Warning: explicit language
Based on the matrix I have outlined here, one could say that investors who buy derivatives, including options, futures, CFDs or binaries on individual equities or commodities, but who own no offsetting assets, are categorically not investing. They are gambling. Should regulators be saying this explicitly to consumers, or requiring firms to do so?
It is also possible to extend this approach and apply the distributional outcomes model to a huge range of behaviours in finance. For example, day trading (even on equities) has an outcomes distribution that looks like gambling. Once the transaction costs are taken into account, the average outcome for day trading (and the experience of the majority of day traders) is a net loss, while only a small number make a profit.
Similarly, trading in foreign currencies, bitcoin and other ‘cryptocurrencies’, when considered through this outcome distribution approach, also exhibits the characteristics not of investing, but of gambling.

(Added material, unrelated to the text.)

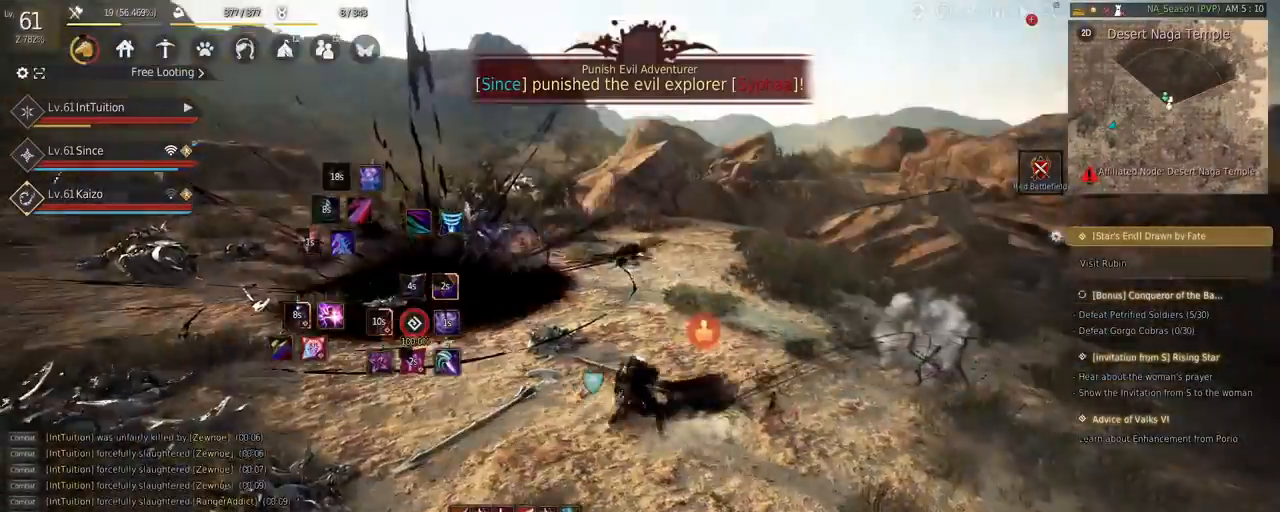
{"keys": [], "mouse": [], "events": [[234, "shift", "up"], [250, "q", "up"]]}
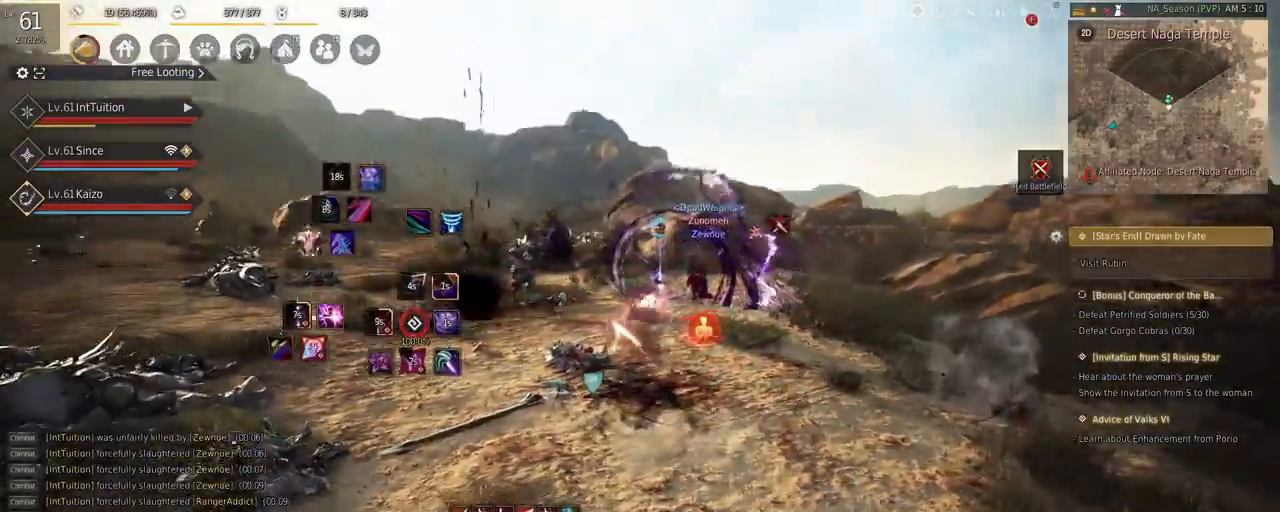
{"keys": [], "mouse": [], "events": [[384, "w", "down"], [467, "w", "up"]]}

It is clear that the current assumption that products can be classified as investment, insurance or gambling by trying to define some theoretical ‘essence of the product’ is not useful or even possible. The same may also be the case for crudely defining a product as ‘high-risk’ or ‘low-risk’.
Modelling outcome distribution for products or combinations of products would provide far better answers to these questions.
It could also provide regulators with some standard tools to assess the products that financial firms are selling and to provide consumers with a more meaningful explanation of what they are buying.